* REQUIRED TASK A: Convert the listing into a numbered list with blank lines left out, starting at its first line and stopping after the line that contains "chart [772, 786, 838, 849]".

* SOURCE PASSAGE:
-*-*-

Ratz was tending bar, h is prosthetic arm jerking monotonously as he filled a tray of glasses with draft Kirin. He saw Case and smiled, his teeth a webwork of East European steel and brown decay. Case found a place at the bar, between the unlikely tan on one of Lonny Zone's whores and the crisp naval uniform of a tall African whose cheekbones were ridged with precise rows of tribal scars. "Wage was in here early, with two joeboys," Ratz said, shoving a draft across the bar with his good hand. "Maybe some business with you, Case?"


If I were reading this now, for the first time, I'd immediately write it off as awful cyberpunk fanwank. I mean, we've got all of this, frontloaded: I take it as more a sign of how much Gibson has been aped, and poorly, since the book was published than any real weakness per se. But if you gave me Neuromancer today to read, with no preamble and me with no prior knowledge of it, I'd probably read the first page and then throw it at you as hard as I could.

-*-*-

* Item position entries:
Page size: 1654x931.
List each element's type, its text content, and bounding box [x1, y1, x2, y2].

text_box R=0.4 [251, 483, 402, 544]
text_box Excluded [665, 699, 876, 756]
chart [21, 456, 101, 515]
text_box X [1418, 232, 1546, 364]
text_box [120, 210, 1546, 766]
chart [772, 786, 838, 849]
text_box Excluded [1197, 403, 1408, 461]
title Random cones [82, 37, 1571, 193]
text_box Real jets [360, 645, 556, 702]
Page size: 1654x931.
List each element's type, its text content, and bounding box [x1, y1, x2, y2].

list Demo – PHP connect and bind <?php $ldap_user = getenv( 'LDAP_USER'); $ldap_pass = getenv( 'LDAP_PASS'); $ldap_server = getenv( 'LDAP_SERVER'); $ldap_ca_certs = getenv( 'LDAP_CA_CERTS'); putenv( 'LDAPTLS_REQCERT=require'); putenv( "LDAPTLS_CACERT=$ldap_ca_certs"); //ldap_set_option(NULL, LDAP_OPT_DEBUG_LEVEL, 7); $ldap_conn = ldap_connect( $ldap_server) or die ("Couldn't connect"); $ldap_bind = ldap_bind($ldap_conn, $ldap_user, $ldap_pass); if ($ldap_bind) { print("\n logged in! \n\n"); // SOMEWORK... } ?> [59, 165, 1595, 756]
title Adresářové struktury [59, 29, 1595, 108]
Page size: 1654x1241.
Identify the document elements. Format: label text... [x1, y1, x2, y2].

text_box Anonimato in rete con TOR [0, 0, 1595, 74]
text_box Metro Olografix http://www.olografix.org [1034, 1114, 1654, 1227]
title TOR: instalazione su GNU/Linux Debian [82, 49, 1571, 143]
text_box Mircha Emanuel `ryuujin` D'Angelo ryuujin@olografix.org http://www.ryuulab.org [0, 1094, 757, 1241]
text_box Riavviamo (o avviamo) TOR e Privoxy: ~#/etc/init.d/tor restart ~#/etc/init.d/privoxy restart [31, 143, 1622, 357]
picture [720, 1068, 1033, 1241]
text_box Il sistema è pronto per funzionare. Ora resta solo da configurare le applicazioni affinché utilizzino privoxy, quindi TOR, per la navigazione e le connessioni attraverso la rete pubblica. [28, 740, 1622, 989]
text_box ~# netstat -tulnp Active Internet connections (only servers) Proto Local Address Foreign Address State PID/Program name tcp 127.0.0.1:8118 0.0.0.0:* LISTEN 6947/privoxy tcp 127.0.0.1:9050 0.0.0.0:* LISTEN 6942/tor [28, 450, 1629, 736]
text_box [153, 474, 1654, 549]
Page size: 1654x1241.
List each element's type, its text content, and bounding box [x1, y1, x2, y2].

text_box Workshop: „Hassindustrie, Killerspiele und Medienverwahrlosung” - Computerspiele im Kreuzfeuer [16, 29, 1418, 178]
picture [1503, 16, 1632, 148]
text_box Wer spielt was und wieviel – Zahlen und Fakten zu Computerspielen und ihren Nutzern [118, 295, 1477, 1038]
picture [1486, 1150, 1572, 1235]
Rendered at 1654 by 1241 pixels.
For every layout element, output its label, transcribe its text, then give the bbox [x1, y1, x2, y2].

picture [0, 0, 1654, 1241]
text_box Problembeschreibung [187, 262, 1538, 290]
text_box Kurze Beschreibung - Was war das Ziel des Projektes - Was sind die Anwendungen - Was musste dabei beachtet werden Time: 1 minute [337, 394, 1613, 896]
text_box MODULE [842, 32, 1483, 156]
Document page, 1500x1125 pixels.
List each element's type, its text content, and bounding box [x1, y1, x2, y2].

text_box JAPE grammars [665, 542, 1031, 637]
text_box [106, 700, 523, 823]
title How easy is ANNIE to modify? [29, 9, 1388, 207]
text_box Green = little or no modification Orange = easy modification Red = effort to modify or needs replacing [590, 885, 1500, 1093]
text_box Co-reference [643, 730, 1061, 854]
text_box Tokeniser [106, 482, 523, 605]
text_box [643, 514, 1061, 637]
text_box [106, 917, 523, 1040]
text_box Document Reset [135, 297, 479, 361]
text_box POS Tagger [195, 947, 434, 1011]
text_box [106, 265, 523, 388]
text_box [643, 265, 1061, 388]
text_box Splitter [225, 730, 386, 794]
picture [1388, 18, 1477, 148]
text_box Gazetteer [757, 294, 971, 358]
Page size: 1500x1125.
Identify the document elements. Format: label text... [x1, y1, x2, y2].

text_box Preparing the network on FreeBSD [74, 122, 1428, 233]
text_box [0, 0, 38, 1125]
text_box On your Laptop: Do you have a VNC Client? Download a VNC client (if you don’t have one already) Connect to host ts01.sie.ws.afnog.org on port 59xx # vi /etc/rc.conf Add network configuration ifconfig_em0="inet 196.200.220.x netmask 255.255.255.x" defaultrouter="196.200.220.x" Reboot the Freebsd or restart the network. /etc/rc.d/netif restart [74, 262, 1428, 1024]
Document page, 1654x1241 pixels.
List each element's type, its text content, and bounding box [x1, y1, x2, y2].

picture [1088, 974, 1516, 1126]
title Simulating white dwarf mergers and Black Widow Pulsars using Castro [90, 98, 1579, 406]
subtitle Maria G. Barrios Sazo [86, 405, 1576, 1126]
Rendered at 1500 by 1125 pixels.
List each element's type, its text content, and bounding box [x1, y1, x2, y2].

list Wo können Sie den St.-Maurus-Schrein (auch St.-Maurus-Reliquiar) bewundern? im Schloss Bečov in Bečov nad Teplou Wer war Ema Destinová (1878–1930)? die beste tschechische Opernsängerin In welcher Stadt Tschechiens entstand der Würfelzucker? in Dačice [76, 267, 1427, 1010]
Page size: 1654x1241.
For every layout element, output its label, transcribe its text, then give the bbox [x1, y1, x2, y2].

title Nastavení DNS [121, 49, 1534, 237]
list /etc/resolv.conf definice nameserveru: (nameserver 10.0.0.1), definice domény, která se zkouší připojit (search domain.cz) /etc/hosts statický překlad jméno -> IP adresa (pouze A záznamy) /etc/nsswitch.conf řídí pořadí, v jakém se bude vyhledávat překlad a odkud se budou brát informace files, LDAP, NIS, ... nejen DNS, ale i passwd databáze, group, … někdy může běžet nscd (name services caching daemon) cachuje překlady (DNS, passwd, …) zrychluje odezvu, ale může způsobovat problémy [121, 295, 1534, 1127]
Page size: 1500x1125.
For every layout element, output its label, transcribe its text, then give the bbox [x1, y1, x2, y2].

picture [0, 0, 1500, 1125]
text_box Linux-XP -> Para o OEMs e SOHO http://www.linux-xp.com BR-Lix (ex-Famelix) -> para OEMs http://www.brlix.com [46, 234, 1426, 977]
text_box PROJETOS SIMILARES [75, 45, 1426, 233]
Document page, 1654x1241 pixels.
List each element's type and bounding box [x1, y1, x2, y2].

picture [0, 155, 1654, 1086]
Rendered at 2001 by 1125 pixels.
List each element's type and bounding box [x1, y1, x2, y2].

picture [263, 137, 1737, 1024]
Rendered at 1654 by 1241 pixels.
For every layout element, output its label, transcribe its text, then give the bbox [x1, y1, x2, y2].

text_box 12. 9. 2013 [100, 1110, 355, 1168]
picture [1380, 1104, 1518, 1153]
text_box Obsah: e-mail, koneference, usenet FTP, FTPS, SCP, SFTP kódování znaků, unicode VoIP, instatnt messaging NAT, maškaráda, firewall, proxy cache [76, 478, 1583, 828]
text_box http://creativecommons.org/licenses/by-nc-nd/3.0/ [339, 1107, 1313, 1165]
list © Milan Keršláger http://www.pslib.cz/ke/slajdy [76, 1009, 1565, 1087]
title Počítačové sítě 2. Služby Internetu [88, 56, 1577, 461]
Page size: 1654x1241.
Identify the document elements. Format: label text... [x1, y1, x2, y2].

-*-*-

* REQUIRED TASK B: Repeat the passage about Neuromancer word for word.

* OUTPUT A:
1. Page size: 1654x931.
2. List each element's type, its text content, and bounding box [x1, y1, x2, y2].
3. text_box R=0.4 [251, 483, 402, 544]
4. text_box Excluded [665, 699, 876, 756]
5. chart [21, 456, 101, 515]
6. text_box X [1418, 232, 1546, 364]
7. text_box [120, 210, 1546, 766]
8. chart [772, 786, 838, 849]

* OUTPUT B:
Ratz was tending bar, h is prosthetic arm jerking monotonously as he filled a tray of glasses with draft Kirin. He saw Case and smiled, his teeth a webwork of East European steel and brown decay. Case found a place at the bar, between the unlikely tan on one of Lonny Zone's whores and the crisp naval uniform of a tall African whose cheekbones were ridged with precise rows of tribal scars. "Wage was in here early, with two joeboys," Ratz said, shoving a draft across the bar with his good hand. "Maybe some business with you, Case?"


If I were reading this now, for the first time, I'd immediately write it off as awful cyberpunk fanwank. I mean, we've got all of this, frontloaded: I take it as more a sign of how much Gibson has been aped, and poorly, since the book was published than any real weakness per se. But if you gave me Neuromancer today to read, with no preamble and me with no prior knowledge of it, I'd probably read the first page and then throw it at you as hard as I could.